Democrazia è partecipazione. Non ha dubbi Antonio Saitta sul ruolo di primo piano che i movimenti devono assumere all’interno del nascituro Partito Democratico. Il vicesindaco, in occasione dell’assemblea annuale del movimento civico “Vince Messina-, domani alle 17,30 nel Salone delle Bandiere a Palazzo Zanca, presenterà la sua relazione riguardo alle ragioni dell’adesione al nuovo soggetto politico. Ce ne ha dato una anticipazione, annunciando, tra l’altro, che domani si dimetterà dalla carica di coordinatore politico del movimento, conservando un ruolo di animatore.
Il Partito Democratico è inevitabile?
– Io non vedo alternative alla creazione di questo grande partito, ma non mi sta bene che lo statuto sia elaborato da una commissione di saggi e basta. Bisogna alimentare una discussione che sia la più larga possibile per la definizione di un simile documento.
Quale sarà il suo intento in questa fase che si apre?
– Mi sforzerò per promuovere il dialogo tra le forze coinvolte in questo processo. Il rischio da scongiurare è che viviamo questa fase in termini burocratici. Bisogna aprire un dibattito sui contenuti. Attualmente la sensazione, soprattutto al livello locale, è che tutto il processo sia un’operazione degli apparati. C’è come un approccio fatalistico, del genere: visto che hanno deciso così, seguiamo la corrente. Invece la nascita del Partito Democratico è un momento cruciale, che richiede la partecipazione di tutti.
Ha in mente delle proposte concrete per allargare la partecipazione delle persone al processo in atto?
– Domani lancerò l’idea di un patto federativo. Dobbiamo dimenticare già oggi le appartenenze di provenienza. Un po’ come una coppia in procinto di sposarsi, che comincia a ragionare in termini di comunione dal momento della decisione, non dopo le nozze. Un passo importante per il rafforzamento del senso di partecipazione sono le primarie. A partire dalle elezioni provinciali dell’anno prossimo.
I movimenti che posizione assumono nel PD? Possono facilitare l’avvicinamento delle persone al partito?
– Nell’ultima fase i movimenti sono stati messi da parte, commettendo secondo me un errore. Se nel 2006 i dirigenti di partito avessero acconsentito alla presentazione di liste dei movimenti con simboli propri, queste avrebbero apportato un significativo contributo di voti al centrosinistra.

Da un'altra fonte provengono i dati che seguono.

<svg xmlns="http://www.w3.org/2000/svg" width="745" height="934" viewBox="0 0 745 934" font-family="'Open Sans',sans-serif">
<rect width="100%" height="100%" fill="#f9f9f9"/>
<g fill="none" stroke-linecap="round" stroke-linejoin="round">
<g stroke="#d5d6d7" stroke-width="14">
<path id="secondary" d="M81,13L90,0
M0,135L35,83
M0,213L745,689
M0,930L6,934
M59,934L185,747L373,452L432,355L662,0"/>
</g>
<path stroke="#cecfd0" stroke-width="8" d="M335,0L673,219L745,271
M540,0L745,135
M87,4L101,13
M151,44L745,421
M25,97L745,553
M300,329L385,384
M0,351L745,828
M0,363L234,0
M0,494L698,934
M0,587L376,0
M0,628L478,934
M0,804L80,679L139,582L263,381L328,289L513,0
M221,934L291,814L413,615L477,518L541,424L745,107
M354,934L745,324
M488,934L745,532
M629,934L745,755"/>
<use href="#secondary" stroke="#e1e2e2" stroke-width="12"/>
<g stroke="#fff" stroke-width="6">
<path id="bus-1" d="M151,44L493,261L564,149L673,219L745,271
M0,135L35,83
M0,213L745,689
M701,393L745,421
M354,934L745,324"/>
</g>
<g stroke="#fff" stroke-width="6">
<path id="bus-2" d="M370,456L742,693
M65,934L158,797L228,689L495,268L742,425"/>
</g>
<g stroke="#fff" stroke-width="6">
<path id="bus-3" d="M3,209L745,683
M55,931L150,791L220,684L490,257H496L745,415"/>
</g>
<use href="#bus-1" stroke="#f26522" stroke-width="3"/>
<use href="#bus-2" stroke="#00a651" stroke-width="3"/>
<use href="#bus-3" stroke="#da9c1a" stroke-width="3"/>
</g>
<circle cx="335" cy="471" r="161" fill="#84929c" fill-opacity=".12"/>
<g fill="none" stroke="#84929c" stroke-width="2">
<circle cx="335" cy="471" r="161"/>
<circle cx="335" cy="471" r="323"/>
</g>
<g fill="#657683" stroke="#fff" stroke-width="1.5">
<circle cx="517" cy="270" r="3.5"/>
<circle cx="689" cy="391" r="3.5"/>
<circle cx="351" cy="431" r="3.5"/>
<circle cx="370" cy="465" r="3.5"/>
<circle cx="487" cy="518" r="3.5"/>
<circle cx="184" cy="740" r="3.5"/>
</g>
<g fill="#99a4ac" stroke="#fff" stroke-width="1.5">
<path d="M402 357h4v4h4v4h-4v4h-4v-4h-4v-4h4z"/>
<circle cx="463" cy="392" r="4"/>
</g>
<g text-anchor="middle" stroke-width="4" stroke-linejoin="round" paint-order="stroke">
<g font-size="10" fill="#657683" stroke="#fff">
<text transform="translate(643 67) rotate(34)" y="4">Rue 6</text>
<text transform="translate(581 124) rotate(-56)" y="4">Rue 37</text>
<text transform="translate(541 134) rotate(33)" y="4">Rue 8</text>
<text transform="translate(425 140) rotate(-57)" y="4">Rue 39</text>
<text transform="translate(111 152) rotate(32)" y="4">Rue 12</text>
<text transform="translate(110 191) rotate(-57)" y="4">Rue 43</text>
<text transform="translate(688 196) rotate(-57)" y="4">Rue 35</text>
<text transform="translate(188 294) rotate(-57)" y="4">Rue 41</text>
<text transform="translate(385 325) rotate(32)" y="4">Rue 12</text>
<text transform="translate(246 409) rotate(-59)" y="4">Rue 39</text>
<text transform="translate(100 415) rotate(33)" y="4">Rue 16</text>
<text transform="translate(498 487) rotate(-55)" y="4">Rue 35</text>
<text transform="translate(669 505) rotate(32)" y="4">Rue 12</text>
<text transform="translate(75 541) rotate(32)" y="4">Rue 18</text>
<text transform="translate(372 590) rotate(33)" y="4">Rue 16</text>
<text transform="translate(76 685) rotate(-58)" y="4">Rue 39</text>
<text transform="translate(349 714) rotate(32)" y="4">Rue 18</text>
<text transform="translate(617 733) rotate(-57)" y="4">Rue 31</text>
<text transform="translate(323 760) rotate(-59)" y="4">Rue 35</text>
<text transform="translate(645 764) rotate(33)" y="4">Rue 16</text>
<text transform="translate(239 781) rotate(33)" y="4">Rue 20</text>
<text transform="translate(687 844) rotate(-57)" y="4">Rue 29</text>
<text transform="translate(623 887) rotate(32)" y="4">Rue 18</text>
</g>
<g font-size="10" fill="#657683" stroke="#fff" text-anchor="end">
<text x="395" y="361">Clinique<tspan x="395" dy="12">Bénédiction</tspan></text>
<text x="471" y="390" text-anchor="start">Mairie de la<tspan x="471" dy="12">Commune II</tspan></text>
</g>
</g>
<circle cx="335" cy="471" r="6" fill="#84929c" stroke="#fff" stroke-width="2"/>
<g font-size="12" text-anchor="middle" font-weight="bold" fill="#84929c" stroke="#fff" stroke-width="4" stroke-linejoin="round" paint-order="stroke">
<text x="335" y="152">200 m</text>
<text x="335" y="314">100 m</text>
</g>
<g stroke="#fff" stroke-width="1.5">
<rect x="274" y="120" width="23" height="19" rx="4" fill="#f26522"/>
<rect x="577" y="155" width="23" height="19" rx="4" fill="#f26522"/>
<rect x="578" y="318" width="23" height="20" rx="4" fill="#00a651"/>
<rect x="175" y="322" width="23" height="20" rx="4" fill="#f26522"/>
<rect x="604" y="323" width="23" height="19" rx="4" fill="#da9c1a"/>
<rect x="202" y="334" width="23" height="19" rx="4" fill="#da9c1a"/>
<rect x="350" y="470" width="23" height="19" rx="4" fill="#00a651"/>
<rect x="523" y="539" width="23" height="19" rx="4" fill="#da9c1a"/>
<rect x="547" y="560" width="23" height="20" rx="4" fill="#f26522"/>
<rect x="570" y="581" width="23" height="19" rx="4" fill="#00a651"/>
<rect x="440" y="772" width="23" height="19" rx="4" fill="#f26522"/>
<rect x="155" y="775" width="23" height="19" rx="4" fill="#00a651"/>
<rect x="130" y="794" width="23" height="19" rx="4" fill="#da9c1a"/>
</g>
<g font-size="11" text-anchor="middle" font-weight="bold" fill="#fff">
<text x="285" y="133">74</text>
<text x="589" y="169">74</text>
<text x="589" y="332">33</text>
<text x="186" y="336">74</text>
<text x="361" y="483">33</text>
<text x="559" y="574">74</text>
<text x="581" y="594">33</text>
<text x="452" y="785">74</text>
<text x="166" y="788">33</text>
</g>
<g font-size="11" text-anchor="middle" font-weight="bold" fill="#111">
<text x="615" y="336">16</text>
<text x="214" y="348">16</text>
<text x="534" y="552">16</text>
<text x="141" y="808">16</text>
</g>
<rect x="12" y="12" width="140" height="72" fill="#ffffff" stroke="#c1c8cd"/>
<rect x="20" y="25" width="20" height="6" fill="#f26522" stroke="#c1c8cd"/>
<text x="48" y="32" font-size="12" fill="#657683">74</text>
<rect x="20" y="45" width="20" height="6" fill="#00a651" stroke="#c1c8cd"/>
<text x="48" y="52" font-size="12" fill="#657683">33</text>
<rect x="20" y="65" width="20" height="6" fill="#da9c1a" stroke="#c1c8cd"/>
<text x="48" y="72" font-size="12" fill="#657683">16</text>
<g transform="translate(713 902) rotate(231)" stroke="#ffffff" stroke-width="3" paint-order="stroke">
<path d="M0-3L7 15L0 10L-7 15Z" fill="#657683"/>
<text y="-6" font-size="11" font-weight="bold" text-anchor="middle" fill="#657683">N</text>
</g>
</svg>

E probabilmente di seggi al Senato. Il fatto è che i partiti non sono più rappresentativi di tutta la società. E’ uno strascico che ci portiamo dietro da Tangentopoli, cha ha aperto una ferita ancora, dopo quindici anni, non sanata. I movimenti rispondo alla necessità di partecipazione da parte di quella fetta di società che è ancora delusa dai partiti.
Ma se tutti confluiscono in un grande partito, ciò non comporta la perdita dei connotati di ciascuno e l’annullamento di quel senso di appartenenza che invece un piccolo partito ha più agio a garantire?
– Al contrario, i partiti più sono piccoli più somigliano a delle signorie. Il partito di Mastella, di Di Pietro, Pannella. Un grande partito, al contrario, non è di nessuno, accoglie tante anime, comprende correnti e posizioni diverse, in equilibrio dinamico. Certo, sempre che il grande partito non sia costruito come un’oligarchia, pensiamo al modello di “Forza Italia- ad esempio.
Cosa pensa del discorso programmatico di Veltroni?
– Ha detto quello che mi aspettavo, si è proiettato nel futuro, toccando grandi temi di respiro globale. E’ andato al di là delle secche delle meschinità della politica per ragionare di valori fondamentali. Ciò non toglie che auspico che ci siano anche altre candidature, in modo da non sclerotizzare il dibattito su un’unica proposta.
Chi potrebbero essere degli avversari credibili?
– Ce ne sono diversi: Letta, Bindi, Bersani, anche la Finocchiaro.
Cambiando argomento, le chiedo qualche cenno sul bilancio 2007, attualmente al vaglio del Consiglio. Quali sono i suoi punti caratterizzanti?
– Passiamo alla domanda successiva.
Si ritiene soddisfatto dei fondi previsti per il settore del turismo, di cui lei ha la delega?
– Ovviamente no. Siamo tutti d’accordo che la vocazione della città è il turismo, ma non si può fare un matrimonio coi fichi secchi. Scherzi a parte, mi rendo conto che si tratta di un bilancio bellico, influenzato dalle ristrettezze dei debiti. Non è neanche il caso di fare troppe polemiche. Del resto gli stanziamenti per il settore del turismo sono aumentati rispetto agli anni passati. Rimangono comunque insufficienti. Ci deve essere un impegno continuo nella programmazione e nell’intercettazione di ogni finanziamento possibile.